Cammina nella memoria trasferendosi da uno spazio-tempo all’altro Giuseppe Caridi – già ordinario di Storia Moderna a Messina e presidente della Deputazione di storia patria per la Calabria – e lo fa con gli strumenti dello storico di professione che legge i fatti e i fenomeni iuxta propria principia ma a partire dalla complessità del proprio compito: leggere e documentare una «Storia della Calabria. Dall’Unità del Sud all’Unità d’Italia (secoli XI-XIX)» (Rubbettino).

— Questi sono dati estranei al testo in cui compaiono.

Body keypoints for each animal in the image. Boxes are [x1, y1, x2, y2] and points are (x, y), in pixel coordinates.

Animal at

Un titolo parlante con l’enfasi posta sulla parola «Unità», a indicare a chi legge la strada di questo cammino lungo nove secoli. Ma il volume di Caridi è anche il racconto di un territorio, la Calabria, con la sua geografia vasta e frantumata, una cultura spesso sfranta, una terra in continuo movimento eppure immobile, che per governanti e sudditi, dominatori e dominati, stranieri, forestieri e autoctoni è stata un sogno aggrovigliato. Un’immersione nella Storia, quella di Caridi, che da 50 anni si occupa delle vicende storiche della Calabria, di cui sono testimonianza i numerosi saggi e le tante monografie di produzione accademica integrati da altri contributi che confluiscono nel presente volume.

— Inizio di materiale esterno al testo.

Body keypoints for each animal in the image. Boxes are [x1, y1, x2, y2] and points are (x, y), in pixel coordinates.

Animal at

Nel lungo atlante spaziale e temporale della Calabria Caridi individua due date periodizzanti: da un lato la seconda metà del secolo XI, quando si giunse all’unificazione politica del Sud dopo l’arrivo dei Normanni, dall’altro il 1861, anno dell’Unità d’Italia, con la fine della monarchia borbonica. In mezzo ci stanno nove secoli di storia che al Sud vedono avvicendarsi Svevi e Angioini, Aragonesi, Spagnoli, Austriaci fino al regno borbonico e alla sua deriva restauratrice che culmina nella spedizione di Garibaldi e nella proclamazione del Regno d’Italia. In mezzo ci stanno alleanze, rivolte e repressioni, aggregazioni territoriali e geografia di un sistema feudale onnipresente, e contemporaneamente incremento e declino demografico ed economico (il declino giunto all’acme durante la crisi del Seicento), rapporti agrari, patti consuetudinari e capitoli matrimoniali, dinamismo culturale e crisi delle istituzioni ecclesiastiche, ceti sociali e distribuzione fondiaria, epidemie e catastrofi, fenomeni socio-antropologici come il brigantaggio, la Calabria del 1799 e la spedizione sanfedista con la repressione dei repubblicani, il decennio francese e le riforme dei Napoleonidi. E infine, la seconda Restaurazione borbonica e i primi moti risorgimentali, in un’ «ansia libertaria» che affratella popolo e intellettuali, patrioti e carbonari, anni di resistenza (anch’essa frastagliata) che preludono all’Unità d’Italia.
Fatti che giungono spesso sotto forma di cifre e statistiche, numeri che raccontano di destini di popoli. Tutto documentato da Caridi con tavole che danno conto di tutte le zone in cui gli storici dividono la Calabria sotto il profilo geomorfologico e litologico, con i due versanti, ionico e tirrenico, le dorsali appenniniche e le specifiche condizioni topografiche derivanti da particolari caratteri fisici e geologici. La storia presenta sempre i conti delle occasioni perdute, come ricorda sempre Sergio Mattarella, e lo conferma questo interessante e documentato volume di Caridi che attraversa con la sua narrazione dinamica la complessità dell’atlante della Calabria, abitata da sempre da ossimori geografici, umani e geopolitici che hanno influito sulle genti e sulle loro esistenze, mentalità e comportamenti, conservazione e innovazione di costumi, nascita e declino delle tradizioni.